November 17, 2014

Review: The Sharpest Blade


The Sharpest Blade
The Sharpest Blade by Sandy Williams

My rating: 4 of 5 stars



This is the third book in the Shadow Reader series, and I think it wraps things up quite well. It's marketed as urban fantasy, and it's got a cheesy bare-midriff cover (and the protagonist is in the midst of drawing a katana--honestly, I'd be afraid I'd cut my arm off or gut myself), but it's really not. It's more high fantasy with an unexpected science-fiction edge; the Realm, the home of the fae, is on another planet with entirely different constellations in the night sky, Fae and humans cannot interbreed (no halflings! Yay!), and the fae "fissure" to get from one place to another, which is simply a fancy-schmancy word for teleportation.

However, none of this would work if we didn't care about the characters, and I certainly did. McKenzie Lewis, the protagonist, showed an amazing amount of growth between the first book and this one--in this, the final book, she's turned into a right proper badass, wielding a sword and a tranquilizer gun as she sets out to rescue her lover. There is a love triangle, which I gather from other reviews some people do not like at all. I thought it was sensitively handled myself; give McKenzie credit for breaking things off with her first love, Kyol, after it becomes evident that Kyol will never be who she wants and has, in fact, been stringing her along for ten years. Of course, it's a bit more complicated than this, involving a "life-bond" (an empathic tie that gives McKenzie some unexpected strengths) Kyol puts on her to save her life (at the end of the last book, The Shattered Dark), and which her new love Aren now has to cope with. Eventually, after an idiotic attempt at noble martyrdom, he does.

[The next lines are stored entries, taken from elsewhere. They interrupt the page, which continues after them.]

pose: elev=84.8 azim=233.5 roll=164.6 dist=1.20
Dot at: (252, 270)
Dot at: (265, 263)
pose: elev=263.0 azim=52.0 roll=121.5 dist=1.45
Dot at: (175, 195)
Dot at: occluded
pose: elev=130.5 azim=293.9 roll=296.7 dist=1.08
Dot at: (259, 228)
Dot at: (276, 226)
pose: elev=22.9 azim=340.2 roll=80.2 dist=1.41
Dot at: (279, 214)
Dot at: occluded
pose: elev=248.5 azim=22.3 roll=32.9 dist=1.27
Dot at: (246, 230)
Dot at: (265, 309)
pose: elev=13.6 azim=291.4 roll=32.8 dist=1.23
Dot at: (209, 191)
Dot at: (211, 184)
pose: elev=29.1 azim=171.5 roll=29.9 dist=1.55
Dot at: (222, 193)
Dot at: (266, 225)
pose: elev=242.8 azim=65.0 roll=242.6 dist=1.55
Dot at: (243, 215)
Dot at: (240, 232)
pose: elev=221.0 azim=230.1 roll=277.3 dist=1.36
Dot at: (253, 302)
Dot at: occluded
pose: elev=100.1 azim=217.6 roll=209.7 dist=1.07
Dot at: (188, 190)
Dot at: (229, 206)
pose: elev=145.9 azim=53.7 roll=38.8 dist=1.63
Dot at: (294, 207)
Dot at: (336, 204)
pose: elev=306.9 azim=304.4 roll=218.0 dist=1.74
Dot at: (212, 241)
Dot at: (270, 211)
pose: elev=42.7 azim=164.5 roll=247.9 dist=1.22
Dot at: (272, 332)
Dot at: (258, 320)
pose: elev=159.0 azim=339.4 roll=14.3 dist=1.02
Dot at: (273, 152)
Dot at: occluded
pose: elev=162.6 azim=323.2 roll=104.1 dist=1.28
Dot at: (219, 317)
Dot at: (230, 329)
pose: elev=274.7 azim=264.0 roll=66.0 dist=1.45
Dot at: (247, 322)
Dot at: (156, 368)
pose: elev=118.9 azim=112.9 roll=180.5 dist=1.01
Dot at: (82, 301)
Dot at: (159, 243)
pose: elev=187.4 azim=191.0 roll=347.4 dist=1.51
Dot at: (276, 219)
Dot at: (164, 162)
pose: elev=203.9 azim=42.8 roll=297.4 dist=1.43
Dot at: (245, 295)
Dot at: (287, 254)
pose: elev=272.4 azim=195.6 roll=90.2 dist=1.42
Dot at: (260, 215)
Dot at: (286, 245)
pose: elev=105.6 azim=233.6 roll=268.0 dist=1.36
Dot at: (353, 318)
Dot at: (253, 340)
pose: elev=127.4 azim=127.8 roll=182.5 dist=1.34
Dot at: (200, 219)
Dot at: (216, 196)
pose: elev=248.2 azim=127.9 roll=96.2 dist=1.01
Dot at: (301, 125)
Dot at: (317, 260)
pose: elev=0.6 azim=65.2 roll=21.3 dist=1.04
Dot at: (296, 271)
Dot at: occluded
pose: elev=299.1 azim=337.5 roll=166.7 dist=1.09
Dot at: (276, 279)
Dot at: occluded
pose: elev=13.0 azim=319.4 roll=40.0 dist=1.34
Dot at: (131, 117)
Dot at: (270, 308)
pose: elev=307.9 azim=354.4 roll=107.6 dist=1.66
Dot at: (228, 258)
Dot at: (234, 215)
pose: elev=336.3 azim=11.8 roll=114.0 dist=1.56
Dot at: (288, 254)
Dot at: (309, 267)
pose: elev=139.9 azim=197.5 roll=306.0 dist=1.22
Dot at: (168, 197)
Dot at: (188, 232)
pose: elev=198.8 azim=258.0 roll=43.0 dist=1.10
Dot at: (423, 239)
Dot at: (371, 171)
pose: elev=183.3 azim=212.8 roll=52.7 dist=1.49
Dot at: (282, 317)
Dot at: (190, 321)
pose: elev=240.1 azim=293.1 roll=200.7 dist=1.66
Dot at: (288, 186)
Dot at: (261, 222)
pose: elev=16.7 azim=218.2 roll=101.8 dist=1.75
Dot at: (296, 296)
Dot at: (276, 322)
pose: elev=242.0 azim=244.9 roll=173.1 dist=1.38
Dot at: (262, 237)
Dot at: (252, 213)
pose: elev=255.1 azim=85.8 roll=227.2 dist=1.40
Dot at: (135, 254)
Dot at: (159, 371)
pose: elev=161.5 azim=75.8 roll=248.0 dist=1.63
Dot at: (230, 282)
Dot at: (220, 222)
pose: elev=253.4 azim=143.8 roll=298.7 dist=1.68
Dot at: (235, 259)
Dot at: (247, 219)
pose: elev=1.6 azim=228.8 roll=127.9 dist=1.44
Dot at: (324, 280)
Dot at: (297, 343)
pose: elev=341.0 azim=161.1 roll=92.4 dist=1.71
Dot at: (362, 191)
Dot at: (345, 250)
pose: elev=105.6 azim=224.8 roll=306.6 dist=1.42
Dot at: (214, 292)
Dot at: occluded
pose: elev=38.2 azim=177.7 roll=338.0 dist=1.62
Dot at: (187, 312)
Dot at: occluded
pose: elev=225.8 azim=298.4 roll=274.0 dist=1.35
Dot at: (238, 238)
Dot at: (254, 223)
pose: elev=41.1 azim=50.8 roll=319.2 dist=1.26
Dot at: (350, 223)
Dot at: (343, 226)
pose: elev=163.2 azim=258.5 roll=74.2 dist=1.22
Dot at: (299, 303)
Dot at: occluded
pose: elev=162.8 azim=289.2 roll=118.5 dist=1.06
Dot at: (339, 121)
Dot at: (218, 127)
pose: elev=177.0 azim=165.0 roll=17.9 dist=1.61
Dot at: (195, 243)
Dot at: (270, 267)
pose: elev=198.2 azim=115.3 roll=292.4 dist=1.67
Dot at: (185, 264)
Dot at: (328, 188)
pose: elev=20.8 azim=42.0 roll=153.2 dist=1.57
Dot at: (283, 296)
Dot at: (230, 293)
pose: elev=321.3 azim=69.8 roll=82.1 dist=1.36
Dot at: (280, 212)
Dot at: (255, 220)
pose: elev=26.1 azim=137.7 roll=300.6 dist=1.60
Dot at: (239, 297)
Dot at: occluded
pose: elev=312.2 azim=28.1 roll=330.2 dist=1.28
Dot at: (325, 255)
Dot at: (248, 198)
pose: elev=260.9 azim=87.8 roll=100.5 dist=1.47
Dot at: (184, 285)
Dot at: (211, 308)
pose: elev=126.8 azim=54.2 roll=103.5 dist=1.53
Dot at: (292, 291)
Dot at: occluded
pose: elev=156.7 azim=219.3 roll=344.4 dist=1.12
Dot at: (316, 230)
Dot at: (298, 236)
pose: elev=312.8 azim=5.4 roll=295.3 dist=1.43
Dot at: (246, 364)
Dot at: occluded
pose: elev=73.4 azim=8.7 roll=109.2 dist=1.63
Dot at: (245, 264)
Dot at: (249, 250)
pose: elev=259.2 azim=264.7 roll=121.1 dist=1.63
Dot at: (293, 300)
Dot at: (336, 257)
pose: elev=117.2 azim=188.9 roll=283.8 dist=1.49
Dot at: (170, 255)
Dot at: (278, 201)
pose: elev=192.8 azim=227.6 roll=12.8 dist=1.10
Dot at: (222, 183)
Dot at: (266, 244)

(Although the question must be asked--does polyandry not exist in the Realm? Why can't McKenzie have both Aren and Kyol?)

One thing that sets this series apart is its focus on fae politics. This facet of the storyline was fascinating, and something I don't often see. McKenzie has to choose which people she belongs with, and she ends up throwing her hand in with the fae, with all their battles over Descendants and false-bloods and rightful rulers. I wish the author had given the politics more play than the love triangle, as the former was more interesting to me, but it's not enough of a quibble for me to not recommend the book.